Required work>
Duplicate the part of the listing below that opens with the line containing "Page size: 1500x1125." and closes with the line containing "picture [93, 265, 662, 1004]", both of those lines included.

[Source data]
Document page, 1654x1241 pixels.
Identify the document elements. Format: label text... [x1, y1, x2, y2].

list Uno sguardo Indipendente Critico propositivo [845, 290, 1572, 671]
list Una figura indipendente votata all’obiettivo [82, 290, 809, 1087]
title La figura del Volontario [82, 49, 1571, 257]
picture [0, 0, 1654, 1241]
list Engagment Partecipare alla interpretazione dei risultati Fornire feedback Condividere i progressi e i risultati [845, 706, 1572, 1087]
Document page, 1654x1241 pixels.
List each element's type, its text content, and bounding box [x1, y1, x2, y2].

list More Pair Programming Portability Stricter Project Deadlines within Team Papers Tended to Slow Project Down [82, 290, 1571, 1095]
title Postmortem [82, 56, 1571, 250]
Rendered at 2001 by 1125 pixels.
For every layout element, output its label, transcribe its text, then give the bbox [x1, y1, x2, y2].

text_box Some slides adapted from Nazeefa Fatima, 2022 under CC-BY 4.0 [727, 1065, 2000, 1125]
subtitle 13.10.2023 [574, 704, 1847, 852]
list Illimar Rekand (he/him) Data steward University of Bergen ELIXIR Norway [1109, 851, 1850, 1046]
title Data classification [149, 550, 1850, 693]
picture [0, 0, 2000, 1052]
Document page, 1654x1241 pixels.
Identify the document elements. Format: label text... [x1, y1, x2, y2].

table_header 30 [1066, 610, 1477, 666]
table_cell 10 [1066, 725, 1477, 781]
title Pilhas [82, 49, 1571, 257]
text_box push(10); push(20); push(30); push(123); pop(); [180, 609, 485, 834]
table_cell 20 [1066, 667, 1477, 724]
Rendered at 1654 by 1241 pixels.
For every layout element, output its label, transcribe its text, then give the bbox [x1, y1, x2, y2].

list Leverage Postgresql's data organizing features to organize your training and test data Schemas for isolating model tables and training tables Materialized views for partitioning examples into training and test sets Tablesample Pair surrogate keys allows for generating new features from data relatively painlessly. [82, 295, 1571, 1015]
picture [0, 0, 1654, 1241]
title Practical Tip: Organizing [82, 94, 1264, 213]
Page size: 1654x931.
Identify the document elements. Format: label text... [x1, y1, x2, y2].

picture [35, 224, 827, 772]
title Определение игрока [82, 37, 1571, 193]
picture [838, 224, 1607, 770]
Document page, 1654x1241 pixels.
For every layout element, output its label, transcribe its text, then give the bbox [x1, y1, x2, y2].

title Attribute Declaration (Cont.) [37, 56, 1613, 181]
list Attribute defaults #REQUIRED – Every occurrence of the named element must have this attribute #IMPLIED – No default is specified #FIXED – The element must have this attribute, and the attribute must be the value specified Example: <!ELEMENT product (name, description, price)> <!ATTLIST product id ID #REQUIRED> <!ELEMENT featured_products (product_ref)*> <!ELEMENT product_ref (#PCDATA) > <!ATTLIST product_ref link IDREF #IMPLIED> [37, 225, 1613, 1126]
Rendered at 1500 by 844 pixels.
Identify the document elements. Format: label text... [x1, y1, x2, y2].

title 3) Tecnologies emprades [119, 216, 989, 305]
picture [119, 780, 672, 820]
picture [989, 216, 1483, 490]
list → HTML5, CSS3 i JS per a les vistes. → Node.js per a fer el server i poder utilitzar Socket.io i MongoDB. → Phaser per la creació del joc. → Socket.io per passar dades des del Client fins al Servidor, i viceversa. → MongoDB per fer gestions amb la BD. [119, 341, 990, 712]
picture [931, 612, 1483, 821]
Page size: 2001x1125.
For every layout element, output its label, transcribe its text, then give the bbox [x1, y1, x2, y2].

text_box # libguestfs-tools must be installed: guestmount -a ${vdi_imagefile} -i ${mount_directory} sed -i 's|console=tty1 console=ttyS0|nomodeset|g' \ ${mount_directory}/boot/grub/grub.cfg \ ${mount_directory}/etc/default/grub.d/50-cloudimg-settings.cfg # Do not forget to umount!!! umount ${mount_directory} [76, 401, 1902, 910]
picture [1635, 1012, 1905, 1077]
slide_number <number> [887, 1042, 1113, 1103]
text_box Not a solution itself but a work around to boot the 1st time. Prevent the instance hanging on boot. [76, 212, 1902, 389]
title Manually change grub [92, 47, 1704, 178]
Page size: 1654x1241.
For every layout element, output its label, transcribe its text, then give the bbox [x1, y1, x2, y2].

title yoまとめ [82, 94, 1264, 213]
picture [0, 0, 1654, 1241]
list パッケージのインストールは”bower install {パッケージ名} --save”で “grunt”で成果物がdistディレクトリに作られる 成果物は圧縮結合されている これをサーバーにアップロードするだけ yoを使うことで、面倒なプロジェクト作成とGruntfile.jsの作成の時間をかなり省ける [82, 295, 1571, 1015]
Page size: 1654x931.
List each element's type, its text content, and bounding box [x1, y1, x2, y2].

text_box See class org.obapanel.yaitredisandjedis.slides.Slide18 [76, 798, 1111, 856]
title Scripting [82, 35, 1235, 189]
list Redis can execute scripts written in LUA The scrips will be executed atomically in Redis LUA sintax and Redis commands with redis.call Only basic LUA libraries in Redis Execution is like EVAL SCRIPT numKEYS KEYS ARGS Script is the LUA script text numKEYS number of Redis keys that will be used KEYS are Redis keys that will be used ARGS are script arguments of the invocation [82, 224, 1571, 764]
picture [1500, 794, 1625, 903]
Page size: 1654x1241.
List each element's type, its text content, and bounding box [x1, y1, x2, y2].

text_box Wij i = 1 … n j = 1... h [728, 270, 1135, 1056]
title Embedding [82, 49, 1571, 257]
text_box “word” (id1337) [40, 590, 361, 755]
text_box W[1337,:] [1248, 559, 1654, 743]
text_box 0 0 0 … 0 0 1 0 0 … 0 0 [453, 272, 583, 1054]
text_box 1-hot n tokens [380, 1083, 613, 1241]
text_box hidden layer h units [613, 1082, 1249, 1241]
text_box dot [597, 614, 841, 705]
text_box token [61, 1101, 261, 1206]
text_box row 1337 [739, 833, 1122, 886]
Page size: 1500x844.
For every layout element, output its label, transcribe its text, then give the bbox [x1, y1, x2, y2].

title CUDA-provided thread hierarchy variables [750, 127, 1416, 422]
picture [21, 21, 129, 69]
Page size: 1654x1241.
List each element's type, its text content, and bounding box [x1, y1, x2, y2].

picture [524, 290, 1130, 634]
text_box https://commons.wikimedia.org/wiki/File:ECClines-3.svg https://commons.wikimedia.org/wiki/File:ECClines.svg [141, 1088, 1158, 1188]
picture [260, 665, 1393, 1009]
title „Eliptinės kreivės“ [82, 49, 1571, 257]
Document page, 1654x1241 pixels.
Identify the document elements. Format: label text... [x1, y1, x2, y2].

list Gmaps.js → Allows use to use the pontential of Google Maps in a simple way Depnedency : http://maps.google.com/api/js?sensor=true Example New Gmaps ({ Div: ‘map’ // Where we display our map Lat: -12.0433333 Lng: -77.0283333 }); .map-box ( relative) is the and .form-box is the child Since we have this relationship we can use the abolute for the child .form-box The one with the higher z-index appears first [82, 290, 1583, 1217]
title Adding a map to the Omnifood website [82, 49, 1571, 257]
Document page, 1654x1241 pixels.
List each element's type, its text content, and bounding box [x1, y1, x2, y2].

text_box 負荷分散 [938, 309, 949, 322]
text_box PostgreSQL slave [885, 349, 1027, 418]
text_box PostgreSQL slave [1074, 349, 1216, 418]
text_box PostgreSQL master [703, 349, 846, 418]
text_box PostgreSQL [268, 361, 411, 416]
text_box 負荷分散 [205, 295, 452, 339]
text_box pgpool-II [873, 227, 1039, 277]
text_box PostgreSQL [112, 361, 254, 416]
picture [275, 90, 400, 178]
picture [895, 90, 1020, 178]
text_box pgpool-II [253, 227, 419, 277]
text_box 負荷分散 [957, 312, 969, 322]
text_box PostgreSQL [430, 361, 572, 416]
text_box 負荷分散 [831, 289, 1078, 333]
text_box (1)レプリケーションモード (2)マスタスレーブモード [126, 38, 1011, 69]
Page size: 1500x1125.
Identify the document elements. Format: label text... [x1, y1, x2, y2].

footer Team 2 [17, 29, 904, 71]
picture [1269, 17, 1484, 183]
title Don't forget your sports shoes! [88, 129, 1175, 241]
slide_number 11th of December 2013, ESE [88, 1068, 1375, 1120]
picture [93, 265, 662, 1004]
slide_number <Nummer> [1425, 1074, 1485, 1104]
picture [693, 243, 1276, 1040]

Correct result>
Page size: 1500x1125.
Identify the document elements. Format: label text... [x1, y1, x2, y2].

footer Team 2 [17, 29, 904, 71]
picture [1269, 17, 1484, 183]
title Don't forget your sports shoes! [88, 129, 1175, 241]
slide_number 11th of December 2013, ESE [88, 1068, 1375, 1120]
picture [93, 265, 662, 1004]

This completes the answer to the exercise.